Lines holding the word "added" are the ones to copy from the data below.

▸ **LISTED ENTRIES**

┏━━

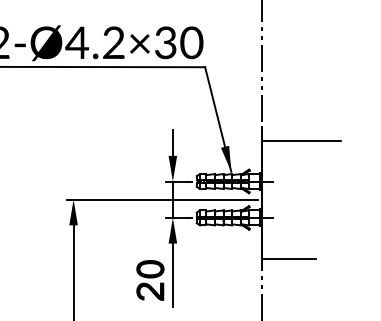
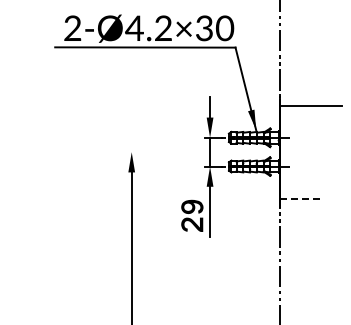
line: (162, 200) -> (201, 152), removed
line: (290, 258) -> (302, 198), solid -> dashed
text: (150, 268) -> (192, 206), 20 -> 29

┗━━
┏━━

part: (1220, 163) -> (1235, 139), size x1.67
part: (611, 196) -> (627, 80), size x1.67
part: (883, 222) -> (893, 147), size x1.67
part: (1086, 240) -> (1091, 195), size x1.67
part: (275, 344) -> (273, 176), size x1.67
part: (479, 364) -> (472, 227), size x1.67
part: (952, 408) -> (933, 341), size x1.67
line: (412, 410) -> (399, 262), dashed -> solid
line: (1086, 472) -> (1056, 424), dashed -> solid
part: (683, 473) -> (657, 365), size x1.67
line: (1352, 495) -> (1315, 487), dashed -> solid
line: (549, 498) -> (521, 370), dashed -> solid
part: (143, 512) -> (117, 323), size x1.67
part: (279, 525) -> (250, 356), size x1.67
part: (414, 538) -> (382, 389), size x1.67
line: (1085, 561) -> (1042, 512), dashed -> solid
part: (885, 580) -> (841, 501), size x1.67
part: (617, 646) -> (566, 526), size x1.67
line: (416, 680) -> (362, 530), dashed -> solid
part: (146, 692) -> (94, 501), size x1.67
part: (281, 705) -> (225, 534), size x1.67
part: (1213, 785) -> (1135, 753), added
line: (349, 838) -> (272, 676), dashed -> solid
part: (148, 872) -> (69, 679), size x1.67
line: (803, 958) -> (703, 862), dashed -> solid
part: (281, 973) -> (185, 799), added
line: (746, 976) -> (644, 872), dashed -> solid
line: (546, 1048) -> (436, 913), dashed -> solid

┗━━
┏━━

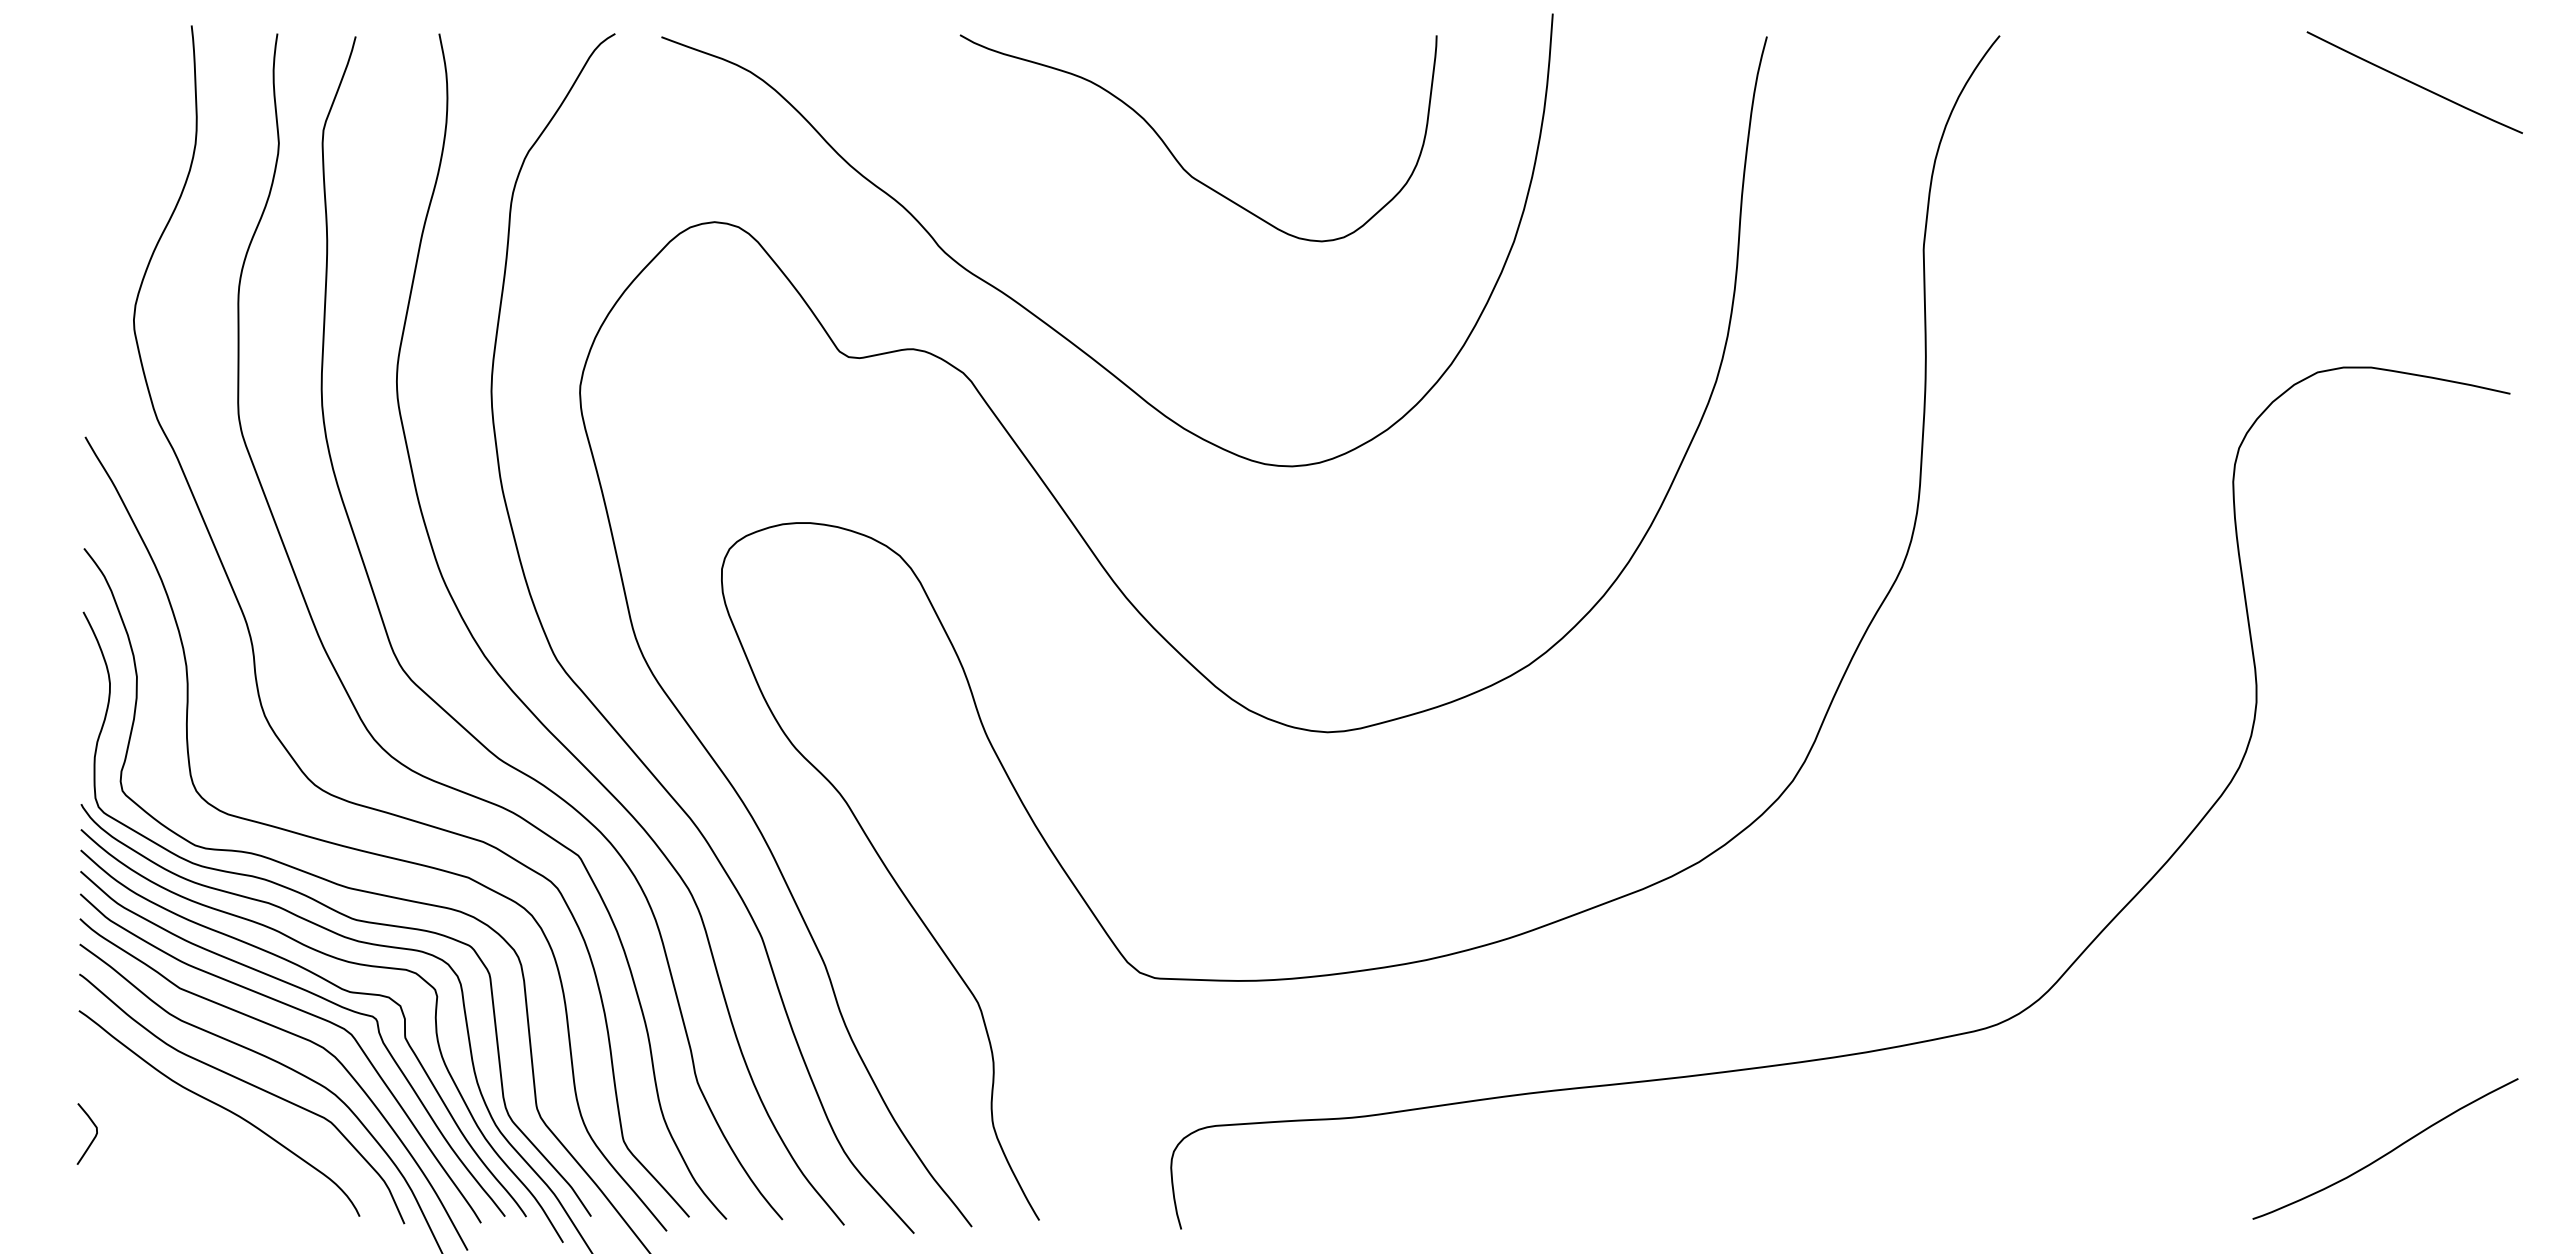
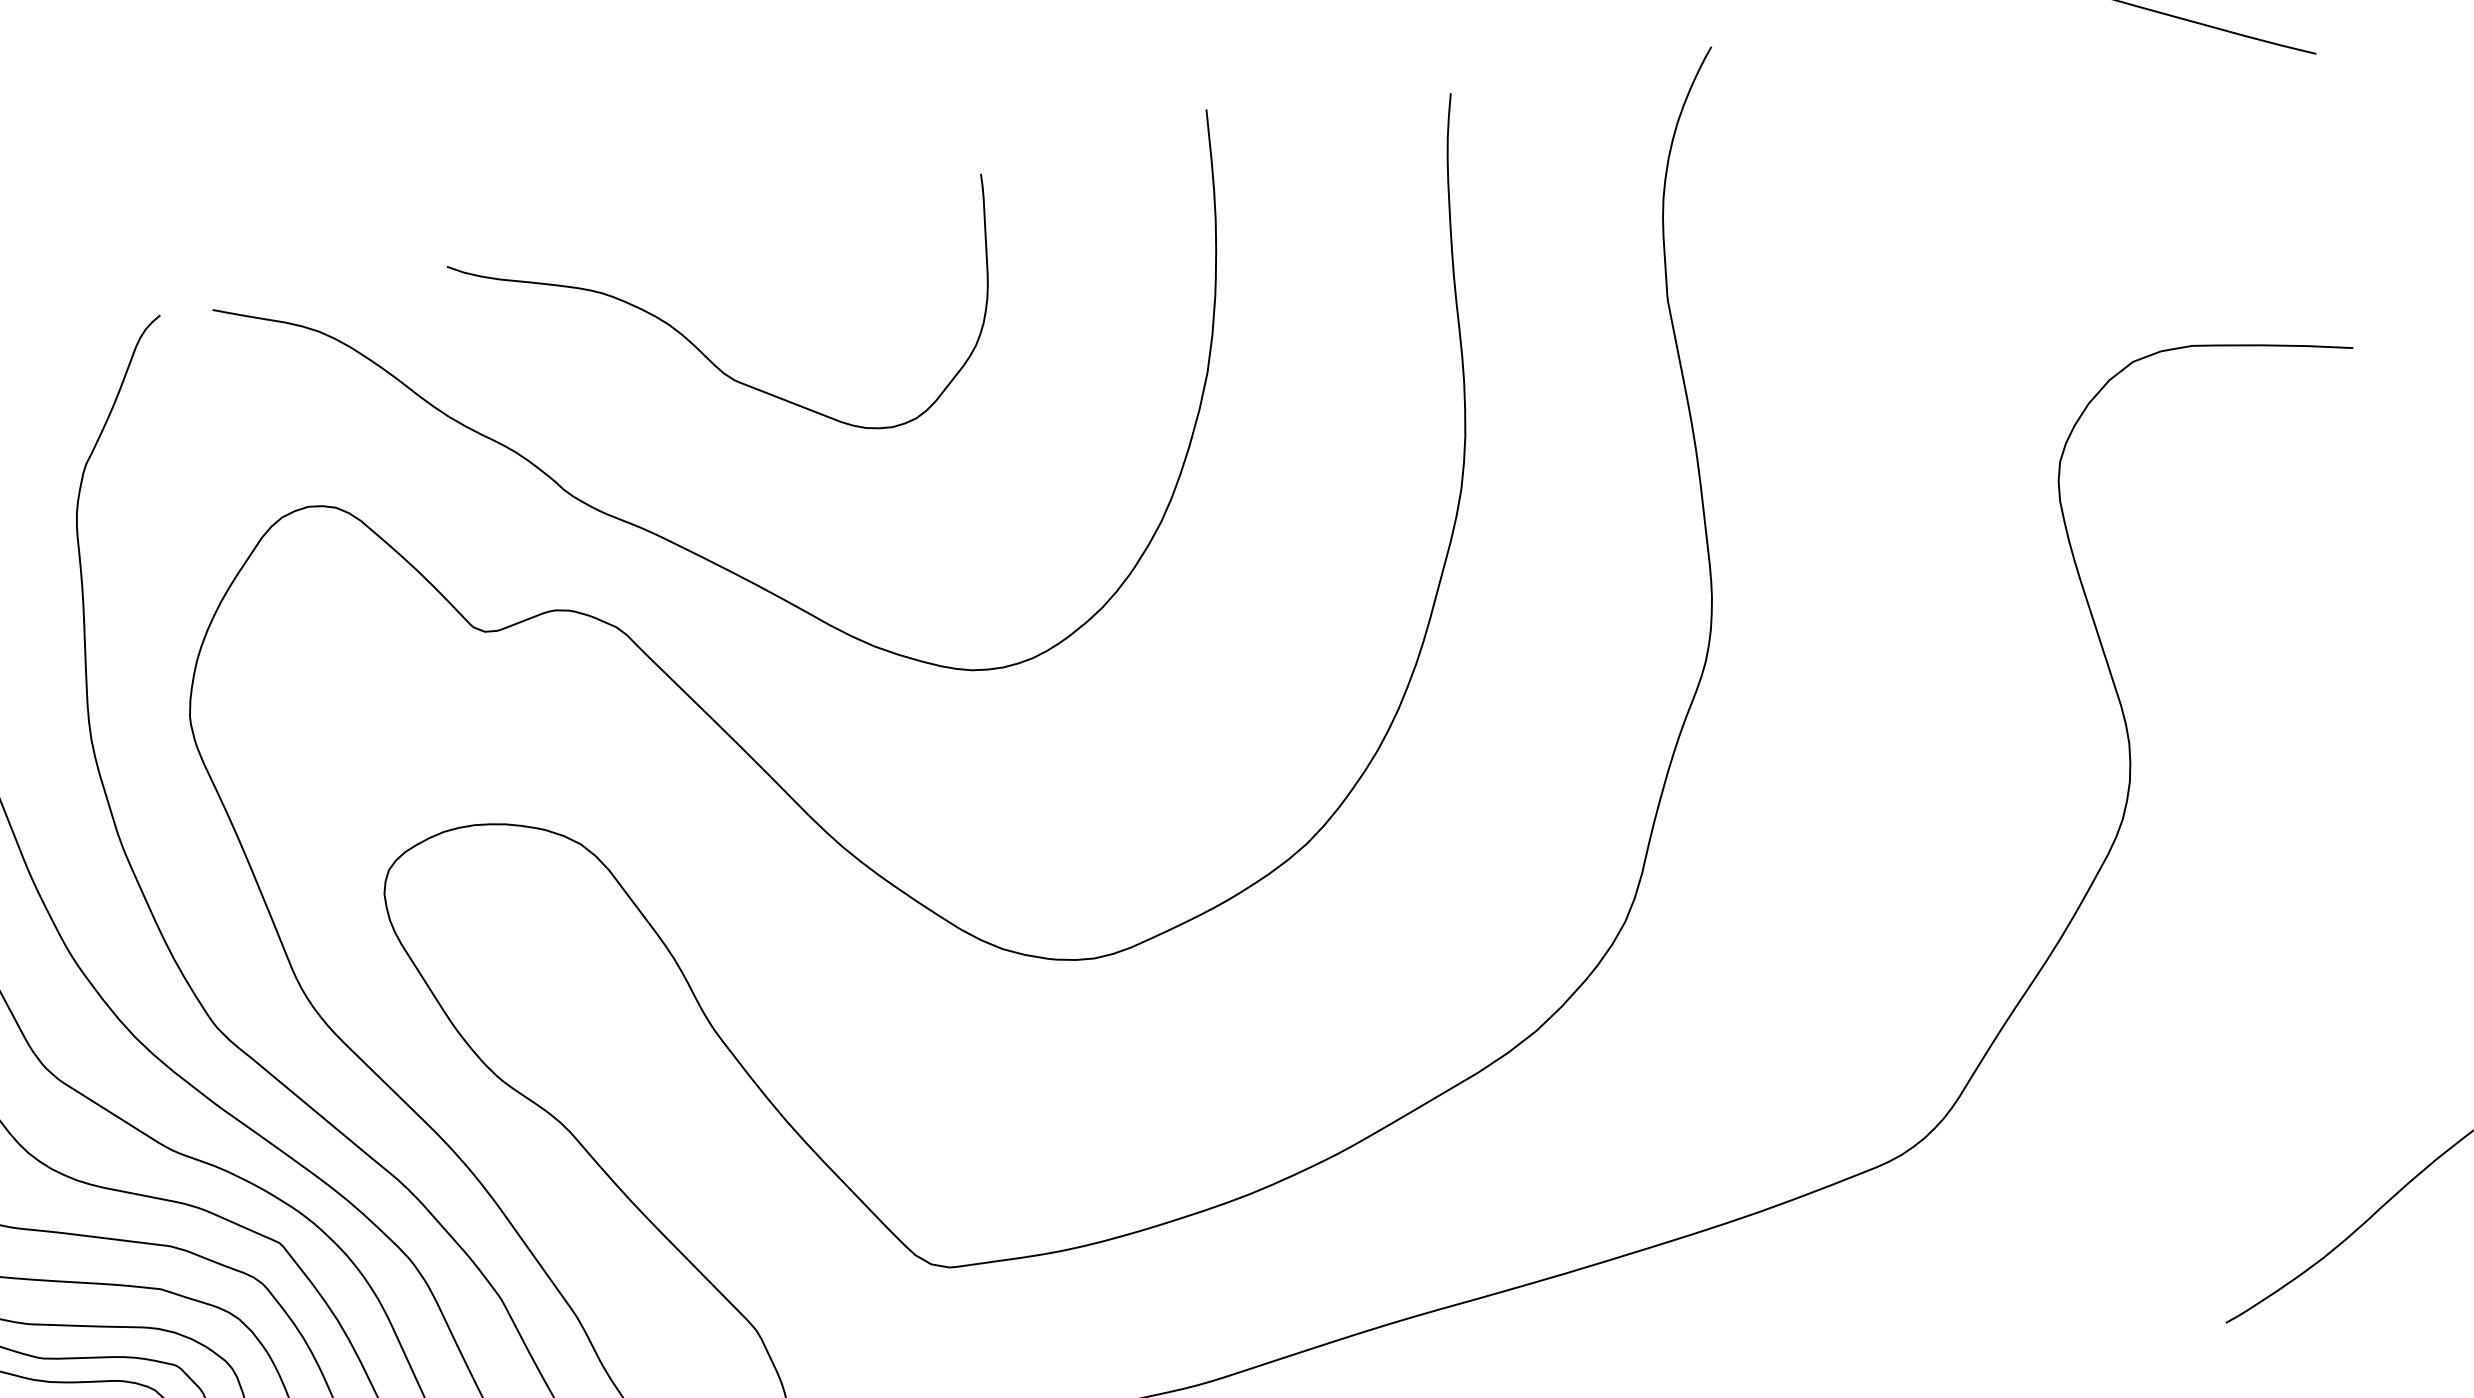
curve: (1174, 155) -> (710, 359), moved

┗━━

▸ **EXERCISE RESULT**
part: (1213, 785) -> (1135, 753), added
part: (281, 973) -> (185, 799), added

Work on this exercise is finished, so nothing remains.